__Problem requirements__
Without reproducing any picture, copy the records word for word.

**** Materials provided

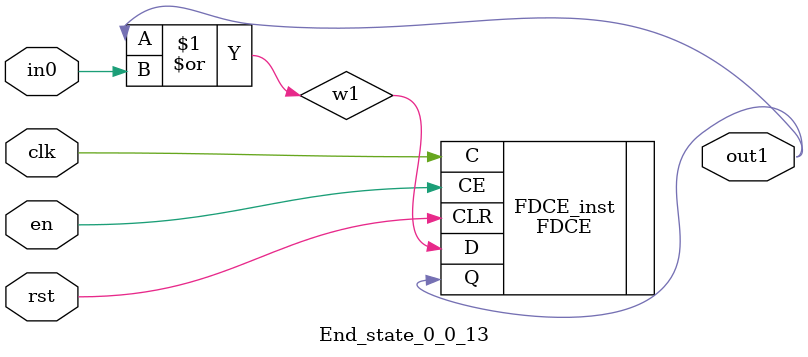
<source format=v>
module engine_0_0(out,clk,sod,en, in_0, in_1, in_2, in_3, in_4, in_5, in_6, in_7);
//pcre: /^\s*\w+\s+NO LOGIN/smi
//block char: ^[9], \x20[8], \w[6], N[0], O[0], L[0], G[0], I[0], 

	input clk,sod,en;

	input in_0, in_1, in_2, in_3, in_4, in_5, in_6, in_7;
	output out;

	assign w0 = 1'b1;
	state_0_0_1 BlockState_0_0_1 (w1,in_0,clk,en,sod,w0);
	state_0_0_2 BlockState_0_0_2 (w2,in_1,clk,en,sod,w2,w1);
	state_0_0_3 BlockState_0_0_3 (w3,in_2,clk,en,sod,w3,w1,w2);
	state_0_0_4 BlockState_0_0_4 (w4,in_1,clk,en,sod,w4,w3);
	state_0_0_5 BlockState_0_0_5 (w5,in_3,clk,en,sod,w4);
	state_0_0_6 BlockState_0_0_6 (w6,in_4,clk,en,sod,w5);
	state_0_0_7 BlockState_0_0_7 (w7,in_1,clk,en,sod,w6);
	state_0_0_8 BlockState_0_0_8 (w8,in_5,clk,en,sod,w7);
	state_0_0_9 BlockState_0_0_9 (w9,in_4,clk,en,sod,w8);
	state_0_0_10 BlockState_0_0_10 (w10,in_6,clk,en,sod,w9);
	state_0_0_11 BlockState_0_0_11 (w11,in_7,clk,en,sod,w10);
	state_0_0_12 BlockState_0_0_12 (w12,in_3,clk,en,sod,w11);
	End_state_0_0_13 BlockState_0_0_13 (out,clk,en,sod,w12);
endmodule

module state_0_0_1(out1,in_char,clk,en,rst,in0);
	input in_char,clk,en,rst,in0;
	output out1;
	wire w1,w2;
	assign w1 = in0; 
	and(w2,in_char,w1);
	FDCE #(.INIT(1'b0)) FDCE_inst (
		.Q(out1),
		.C(clk),
		.CE(en),
		.CLR(rst),
		.D(w2)
);
endmodule

module state_0_0_2(out1,in_char,clk,en,rst,in0,in1);
	input in_char,clk,en,rst,in0,in1;
	output out1;
	wire w1,w2;
	or(w1,in0,in1);
	and(w2,in_char,w1);
	FDCE #(.INIT(1'b0)) FDCE_inst (
		.Q(out1),
		.C(clk),
		.CE(en),
		.CLR(rst),
		.D(w2)
);
endmodule

module state_0_0_3(out1,in_char,clk,en,rst,in0,in1,in2);
	input in_char,clk,en,rst,in0,in1,in2;
	output out1;
	wire w1,w2;
	or(w1,in0,in1,in2);
	and(w2,in_char,w1);
	FDCE #(.INIT(1'b0)) FDCE_inst (
		.Q(out1),
		.C(clk),
		.CE(en),
		.CLR(rst),
		.D(w2)
);
endmodule

module state_0_0_4(out1,in_char,clk,en,rst,in0,in1);
	input in_char,clk,en,rst,in0,in1;
	output out1;
	wire w1,w2;
	or(w1,in0,in1);
	and(w2,in_char,w1);
	FDCE #(.INIT(1'b0)) FDCE_inst (
		.Q(out1),
		.C(clk),
		.CE(en),
		.CLR(rst),
		.D(w2)
);
endmodule

module state_0_0_5(out1,in_char,clk,en,rst,in0);
	input in_char,clk,en,rst,in0;
	output out1;
	wire w1,w2;
	assign w1 = in0; 
	and(w2,in_char,w1);
	FDCE #(.INIT(1'b0)) FDCE_inst (
		.Q(out1),
		.C(clk),
		.CE(en),
		.CLR(rst),
		.D(w2)
);
endmodule

module state_0_0_6(out1,in_char,clk,en,rst,in0);
	input in_char,clk,en,rst,in0;
	output out1;
	wire w1,w2;
	assign w1 = in0; 
	and(w2,in_char,w1);
	FDCE #(.INIT(1'b0)) FDCE_inst (
		.Q(out1),
		.C(clk),
		.CE(en),
		.CLR(rst),
		.D(w2)
);
endmodule

module state_0_0_7(out1,in_char,clk,en,rst,in0);
	input in_char,clk,en,rst,in0;
	output out1;
	wire w1,w2;
	assign w1 = in0; 
	and(w2,in_char,w1);
	FDCE #(.INIT(1'b0)) FDCE_inst (
		.Q(out1),
		.C(clk),
		.CE(en),
		.CLR(rst),
		.D(w2)
);
endmodule

module state_0_0_8(out1,in_char,clk,en,rst,in0);
	input in_char,clk,en,rst,in0;
	output out1;
	wire w1,w2;
	assign w1 = in0; 
	and(w2,in_char,w1);
	FDCE #(.INIT(1'b0)) FDCE_inst (
		.Q(out1),
		.C(clk),
		.CE(en),
		.CLR(rst),
		.D(w2)
);
endmodule

module state_0_0_9(out1,in_char,clk,en,rst,in0);
	input in_char,clk,en,rst,in0;
	output out1;
	wire w1,w2;
	assign w1 = in0; 
	and(w2,in_char,w1);
	FDCE #(.INIT(1'b0)) FDCE_inst (
		.Q(out1),
		.C(clk),
		.CE(en),
		.CLR(rst),
		.D(w2)
);
endmodule

module state_0_0_10(out1,in_char,clk,en,rst,in0);
	input in_char,clk,en,rst,in0;
	output out1;
	wire w1,w2;
	assign w1 = in0; 
	and(w2,in_char,w1);
	FDCE #(.INIT(1'b0)) FDCE_inst (
		.Q(out1),
		.C(clk),
		.CE(en),
		.CLR(rst),
		.D(w2)
);
endmodule

module state_0_0_11(out1,in_char,clk,en,rst,in0);
	input in_char,clk,en,rst,in0;
	output out1;
	wire w1,w2;
	assign w1 = in0; 
	and(w2,in_char,w1);
	FDCE #(.INIT(1'b0)) FDCE_inst (
		.Q(out1),
		.C(clk),
		.CE(en),
		.CLR(rst),
		.D(w2)
);
endmodule

module state_0_0_12(out1,in_char,clk,en,rst,in0);
	input in_char,clk,en,rst,in0;
	output out1;
	wire w1,w2;
	assign w1 = in0; 
	and(w2,in_char,w1);
	FDCE #(.INIT(1'b0)) FDCE_inst (
		.Q(out1),
		.C(clk),
		.CE(en),
		.CLR(rst),
		.D(w2)
);
endmodule

module End_state_0_0_13(out1,clk,en,rst,in0);
	input clk,rst,en,in0;
	output out1;
	wire w1;
	or(w1,out1,in0);
	FDCE #(.INIT(1'b0)) FDCE_inst (
		.Q(out1),
		.C(clk),
		.CE(en),
		.CLR(rst),
		.D(w1)
);
endmodule


</source>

********

__Answer__
<source format=v>
module engine_0_0(out,clk,sod,en, in_0, in_1, in_2, in_3, in_4, in_5, in_6, in_7);
//pcre: /^\s*\w+\s+NO LOGIN/smi
//block char: ^[9], \x20[8], \w[6], N[0], O[0], L[0], G[0], I[0], 

	input clk,sod,en;

	input in_0, in_1, in_2, in_3, in_4, in_5, in_6, in_7;
	output out;

	assign w0 = 1'b1;
	state_0_0_1 BlockState_0_0_1 (w1,in_0,clk,en,sod,w0);
	state_0_0_2 BlockState_0_0_2 (w2,in_1,clk,en,sod,w2,w1);
	state_0_0_3 BlockState_0_0_3 (w3,in_2,clk,en,sod,w3,w1,w2);
	state_0_0_4 BlockState_0_0_4 (w4,in_1,clk,en,sod,w4,w3);
	state_0_0_5 BlockState_0_0_5 (w5,in_3,clk,en,sod,w4);
	state_0_0_6 BlockState_0_0_6 (w6,in_4,clk,en,sod,w5);
	state_0_0_7 BlockState_0_0_7 (w7,in_1,clk,en,sod,w6);
	state_0_0_8 BlockState_0_0_8 (w8,in_5,clk,en,sod,w7);
	state_0_0_9 BlockState_0_0_9 (w9,in_4,clk,en,sod,w8);
	state_0_0_10 BlockState_0_0_10 (w10,in_6,clk,en,sod,w9);
	state_0_0_11 BlockState_0_0_11 (w11,in_7,clk,en,sod,w10);
	state_0_0_12 BlockState_0_0_12 (w12,in_3,clk,en,sod,w11);
	End_state_0_0_13 BlockState_0_0_13 (out,clk,en,sod,w12);
endmodule

module state_0_0_1(out1,in_char,clk,en,rst,in0);
	input in_char,clk,en,rst,in0;
	output out1;
	wire w1,w2;
	assign w1 = in0; 
	and(w2,in_char,w1);
	FDCE #(.INIT(1'b0)) FDCE_inst (
		.Q(out1),
		.C(clk),
		.CE(en),
		.CLR(rst),
		.D(w2)
);
endmodule

module state_0_0_2(out1,in_char,clk,en,rst,in0,in1);
	input in_char,clk,en,rst,in0,in1;
	output out1;
	wire w1,w2;
	or(w1,in0,in1);
	and(w2,in_char,w1);
	FDCE #(.INIT(1'b0)) FDCE_inst (
		.Q(out1),
		.C(clk),
		.CE(en),
		.CLR(rst),
		.D(w2)
);
endmodule

module state_0_0_3(out1,in_char,clk,en,rst,in0,in1,in2);
	input in_char,clk,en,rst,in0,in1,in2;
	output out1;
	wire w1,w2;
	or(w1,in0,in1,in2);
	and(w2,in_char,w1);
	FDCE #(.INIT(1'b0)) FDCE_inst (
		.Q(out1),
		.C(clk),
		.CE(en),
		.CLR(rst),
		.D(w2)
);
endmodule

module state_0_0_4(out1,in_char,clk,en,rst,in0,in1);
	input in_char,clk,en,rst,in0,in1;
	output out1;
	wire w1,w2;
	or(w1,in0,in1);
	and(w2,in_char,w1);
	FDCE #(.INIT(1'b0)) FDCE_inst (
		.Q(out1),
		.C(clk),
		.CE(en),
		.CLR(rst),
		.D(w2)
);
endmodule

module state_0_0_5(out1,in_char,clk,en,rst,in0);
	input in_char,clk,en,rst,in0;
	output out1;
	wire w1,w2;
	assign w1 = in0; 
	and(w2,in_char,w1);
	FDCE #(.INIT(1'b0)) FDCE_inst (
		.Q(out1),
		.C(clk),
		.CE(en),
		.CLR(rst),
		.D(w2)
);
endmodule

module state_0_0_6(out1,in_char,clk,en,rst,in0);
	input in_char,clk,en,rst,in0;
	output out1;
	wire w1,w2;
	assign w1 = in0; 
	and(w2,in_char,w1);
	FDCE #(.INIT(1'b0)) FDCE_inst (
		.Q(out1),
		.C(clk),
		.CE(en),
		.CLR(rst),
		.D(w2)
);
endmodule

module state_0_0_7(out1,in_char,clk,en,rst,in0);
	input in_char,clk,en,rst,in0;
	output out1;
	wire w1,w2;
	assign w1 = in0; 
	and(w2,in_char,w1);
	FDCE #(.INIT(1'b0)) FDCE_inst (
		.Q(out1),
		.C(clk),
		.CE(en),
		.CLR(rst),
		.D(w2)
);
endmodule

module state_0_0_8(out1,in_char,clk,en,rst,in0);
	input in_char,clk,en,rst,in0;
	output out1;
	wire w1,w2;
	assign w1 = in0; 
	and(w2,in_char,w1);
	FDCE #(.INIT(1'b0)) FDCE_inst (
		.Q(out1),
		.C(clk),
		.CE(en),
		.CLR(rst),
		.D(w2)
);
endmodule

module state_0_0_9(out1,in_char,clk,en,rst,in0);
	input in_char,clk,en,rst,in0;
	output out1;
	wire w1,w2;
	assign w1 = in0; 
	and(w2,in_char,w1);
	FDCE #(.INIT(1'b0)) FDCE_inst (
		.Q(out1),
		.C(clk),
		.CE(en),
		.CLR(rst),
		.D(w2)
);
endmodule

module state_0_0_10(out1,in_char,clk,en,rst,in0);
	input in_char,clk,en,rst,in0;
	output out1;
	wire w1,w2;
	assign w1 = in0; 
	and(w2,in_char,w1);
	FDCE #(.INIT(1'b0)) FDCE_inst (
		.Q(out1),
		.C(clk),
		.CE(en),
		.CLR(rst),
		.D(w2)
);
endmodule

module state_0_0_11(out1,in_char,clk,en,rst,in0);
	input in_char,clk,en,rst,in0;
	output out1;
	wire w1,w2;
	assign w1 = in0; 
	and(w2,in_char,w1);
	FDCE #(.INIT(1'b0)) FDCE_inst (
		.Q(out1),
		.C(clk),
		.CE(en),
		.CLR(rst),
		.D(w2)
);
endmodule

module state_0_0_12(out1,in_char,clk,en,rst,in0);
	input in_char,clk,en,rst,in0;
	output out1;
	wire w1,w2;
	assign w1 = in0; 
	and(w2,in_char,w1);
	FDCE #(.INIT(1'b0)) FDCE_inst (
		.Q(out1),
		.C(clk),
		.CE(en),
		.CLR(rst),
		.D(w2)
);
endmodule

module End_state_0_0_13(out1,clk,en,rst,in0);
	input clk,rst,en,in0;
	output out1;
	wire w1;
	or(w1,out1,in0);
	FDCE #(.INIT(1'b0)) FDCE_inst (
		.Q(out1),
		.C(clk),
		.CE(en),
		.CLR(rst),
		.D(w1)
);
endmodule


</source>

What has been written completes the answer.